“Why, it’s Annie Donohue’s baby!” cried Celia, and shrieked the information into Lanse’s ear. His expression of disfavour relaxed a degree, but he still looked preternaturally severe. Celia hobbled over to the baby, and sitting down in a rocking-chair, held out her arms. But Charlotte shook her head and motioned imperatively toward the door.
At this instant Jeff, in a red bathrobe, appeared in the doorway, grasped the situation, nodded assurance to Charlotte, and hauled his elder brother across the hall into his own room, where he closed the door and explained in a few terse sentences:
“Annie died last night—to-night. We heard of it late, and Charlotte thought she wouldn’t disturb anybody. The doctor was there. He carried the baby home. We couldn’t leave her there. She was scared to death. She knows Fiddle, and she’ll grow quiet now if you people don’t stand round and insist on explanations being roared at you.”
“But we can’t keep a baby here,” began Lanse, who had come home late, unusually tired, and was feeling the customary masculine displeasure at having his hard-earned rest broken—a sensation which at the moment took precedence over any more humanitarian emotions.
“We don’t have to settle that to-night, do we?” demanded Jeff, with scorn. “Hasn’t the poor girl got enough on her hands without having you scowl at her for trying to do the good Samaritan act—at three o’clock in the morning?”
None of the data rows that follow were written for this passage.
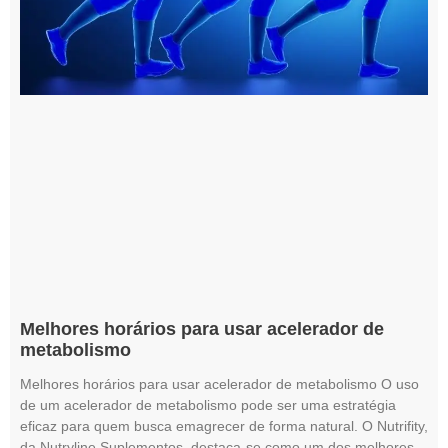
Melhores horários para usar acelerador de
metabolismo
Melhores horários para usar acelerador de metabolismo O uso
de um acelerador de metabolismo pode ser uma estratégia
eficaz para quem busca emagrecer de forma natural. O Nutrifity,
da Nutryline Suplementos, destaca-se como um dos melhores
Jeff next turned his attention to Celia. He went into Charlotte’s room, picked up his elder sister without saying “by your leave,” and carried her off to her own bed.
“But, Jeff, I could help Charlotte,” Celia remonstrated. “The poor baby may be sick.”
“Don’t believe it. She’s simply scared stiff at kimonos and pajamas and bathrobes stalking round her in a strange house. Charlotte can cool her down if anybody can. If she can’t, I’ll call the doctor. Now go to sleep. Charlotte and I will man the ship to-night, and in the morning you can go to work making duds for the baby. It didn’t have anything to wear round it but a summer cape and Mrs. O’Neill’s plaid shawl.”
This artful allusion touched Celia’s tender heart and set her mind at work, as Jeff had meant it should; so putting out her light, he slipped away to Charlotte, exulting in having so promptly fixed things for her.
But Charlotte met him with anxious eyes. The baby was still screaming.
“See how she stiffens every now and then, and holds her breath till I think she’ll never breathe again!” she called in his ear. “I do really think you’d better call Mrs. Fields. You can wake her with a knock on her window. She sleeps in the little wing down-stairs.”
As he hurried down the hall, the door of Captain Rayburn’s room opened, and Jeff met the quiet question, “What’s up, lad?”
He stopped an instant to explain, encountered prompt sympathy, and laid a hasty injunction upon his uncle not to attempt to assist Charlotte in her dilemma. That gentleman hobbled back to bed, smiling tenderly to himself in the dark—why, if he had seen him, Jeff never would have been able to guess.